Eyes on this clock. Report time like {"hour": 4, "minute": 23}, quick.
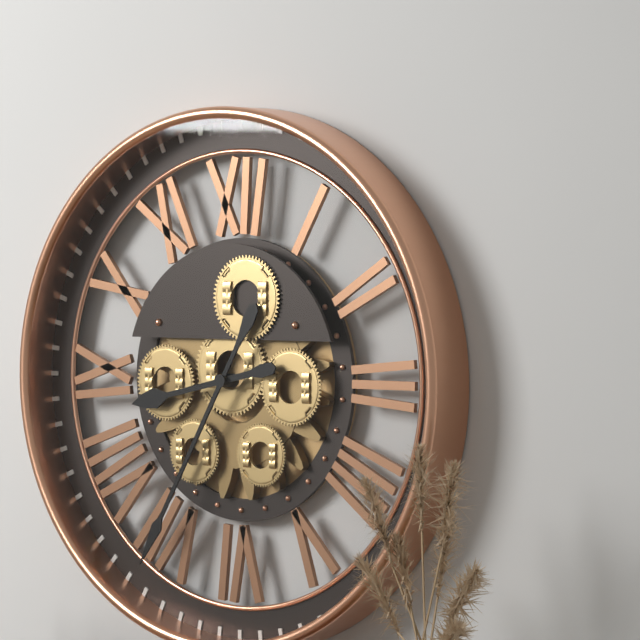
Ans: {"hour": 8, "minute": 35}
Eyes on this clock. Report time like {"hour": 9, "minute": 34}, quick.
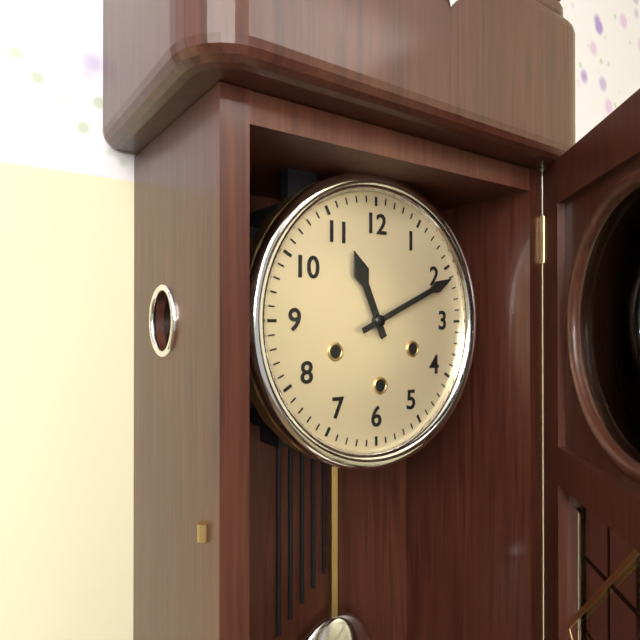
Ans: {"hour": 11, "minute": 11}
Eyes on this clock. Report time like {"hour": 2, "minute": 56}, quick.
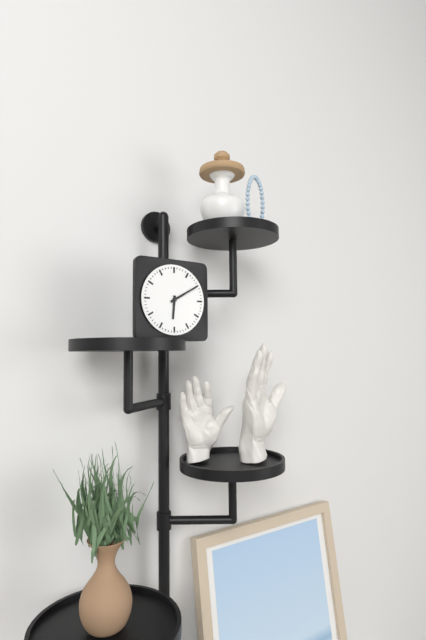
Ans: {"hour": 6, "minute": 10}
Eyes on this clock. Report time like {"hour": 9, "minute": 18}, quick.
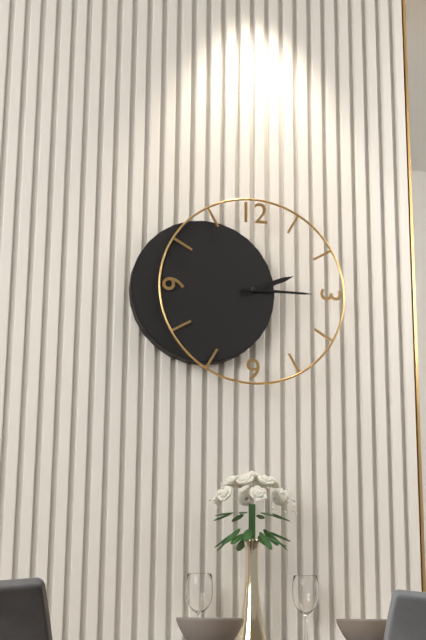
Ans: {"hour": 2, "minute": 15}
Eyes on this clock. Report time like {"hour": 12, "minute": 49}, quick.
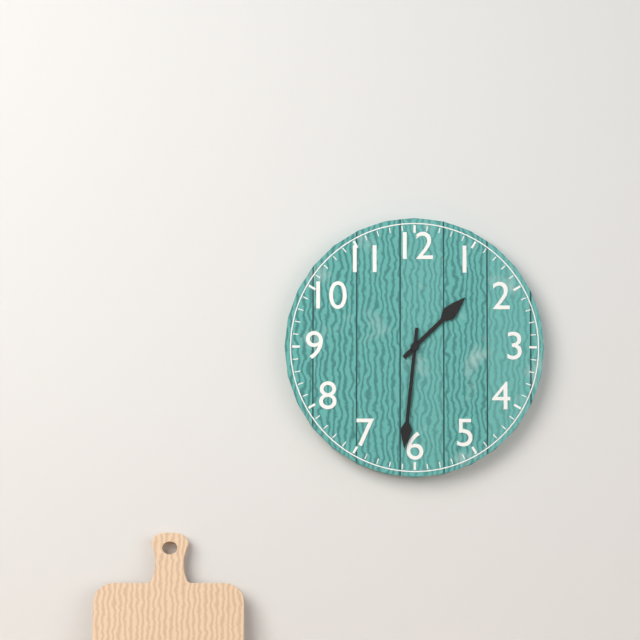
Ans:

Task description –
Copy out the records above word for word, leaving out the pictures.

Result for this exercise –
Eyes on this clock. Report time like {"hour": 4, "minute": 23}, quick.
Ans: {"hour": 8, "minute": 35}
Eyes on this clock. Report time like {"hour": 9, "minute": 34}, quick.
Ans: {"hour": 11, "minute": 11}
Eyes on this clock. Report time like {"hour": 2, "minute": 56}, quick.
Ans: {"hour": 6, "minute": 10}
Eyes on this clock. Report time like {"hour": 9, "minute": 18}, quick.
Ans: {"hour": 2, "minute": 15}
Eyes on this clock. Report time like {"hour": 12, "minute": 49}, quick.
Ans:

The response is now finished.